Excited by the potential of milk chocolate, which at that time was a Swiss luxury product, Milton Hershey determined to develop a formula for milk chocolate and market and sell it to the American public. Through trial and error he created his own formula for milk chocolate. In 1903 he began construction on what was to become the world's largest chocolate manufacturing plant. The facility, completed in 1905, was designed to manufacture chocolate using the latest mass production techniques. Hershey's milk chocolate quickly became the first nationally marketed product of its kind.
With Milton Hershey's success came a profound sense of moral responsibility and benevolence. His ambitions were not limited to producing chocolate. Hershey envisioned a complete new community around his factory. He built a model town for his employees that included comfortable homes, an inexpensive public transportation system, a quality public school system and extensive recreational and cultural opportunities. Unlike other industrialists of his time, Hershey avoided building a faceless company town with row houses. He wanted a "real home town" with tree-lined streets, single- and two-family brick houses, and manicured lawns. He was concerned about providing adequate recreation and diversions, so he built a park that opened on April 24, 1907, and expanded rapidly over the next several years. Amusement rides, a swimming pool, and a ballroom were added. Soon, trolley cars and trains were bringing thousands of out-of-town visitors to the park.
Many of the town's impressive structures were built during the Great Depression, as part of Milton Hershey's "Great Building Campaign," to provide jobs. It was then that monumental structures such as The Hotel Hershey, community center, theatre, sports arena and stadium were constructed, transforming the town into a major tourist attraction that continues to grow in popularity each year.
Milton Hershey's business success allowed him to practice an extensive philanthropy. In 1909, unable to have children of their own, he and his wife Catherine established a school for orphan boys that today is known as the Milton S. Hershey School. In 1918, three years after Catherine's premature death, Milton Hershey endowed the school with his entire fortune of Hershey Chocolate Company stock. He took great pride in the growth of the school, the town, and his business.

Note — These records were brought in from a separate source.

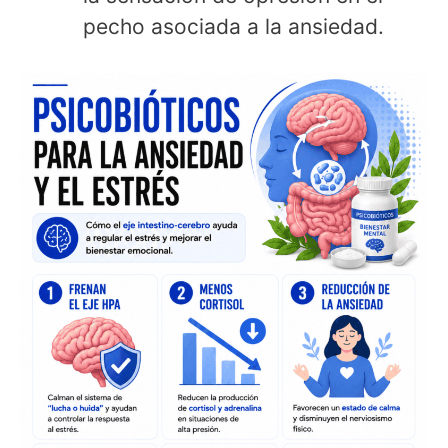
pecho asociada a la ansiedad.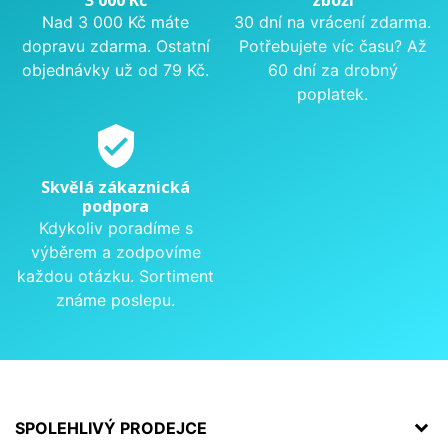
Nad 3 000 Kč máte
30 dní na vrácení zdarma.
dopravu zdarma. Ostatní
Potřebujete víc času? Až
objednávky už od 79 Kč.
60 dní za drobný
poplatek.
verified_user
Skvělá zákaznická
podpora
Kdykoliv poradíme s
výběrem a zodpovíme
každou otázku. Sortiment
známe poslepu.
SPOLEHLIVÝ PRODEJCE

For the rest of his life, he always placed the quality of his product and the well-being of his workers ahead of profits.
In 1935, Milton Hershey established The M.S. Hershey Foundation, a small, private charitable foundation to provide educational and cultural opportunities for local residents. The Foundation supports four entities: The Hershey Story and Hershey Gardens, the Hershey Theatre and the Hershey Community Archives.
In 1963, The Milton S. Hershey
Medical Center of The Pennsylvania State
University was founded with a $50 million award from the Milton
Hershey School Trust Fund for construction and endowment, and $21.3 million from
the U.S. Public Health Services. The College of Medicine enrolled its first
students in 1967 and has conferred 2,182 doctor of medicine degrees.
The Milton S. Hershey Testamentary Trust makes an annual contribution to
the Derry Township School District, the local public school district.
Since his death in 1945 at age 88, Milton Hershey's legacy has thrived with a constantly changing world. Today, Milton Hershey School, the institution he and his wife founded, nurtures more than 2,000 financially needy boys and girls in grades K-12. The school and the Hershey philanthropy are perpetuated through the holdings of the Milton Hershey School Trust, which in turn derives much of its support from the profits of The Hershey Company and Hershey Entertainment & Resorts Company.
The town of Hershey continues to be a special place for its residents and a popular attraction for millions of visitors annually. The Hershey Company is the nation's leading manufacturer of confectionery products and Hershey Entertainment & Resorts continues to provide attractions and accommodations in Hershey that exceed guests' expectations. Indeed, Milton Hershey's accomplishments do speak for themselves.
His deeds are his monument. His life is our inspiration.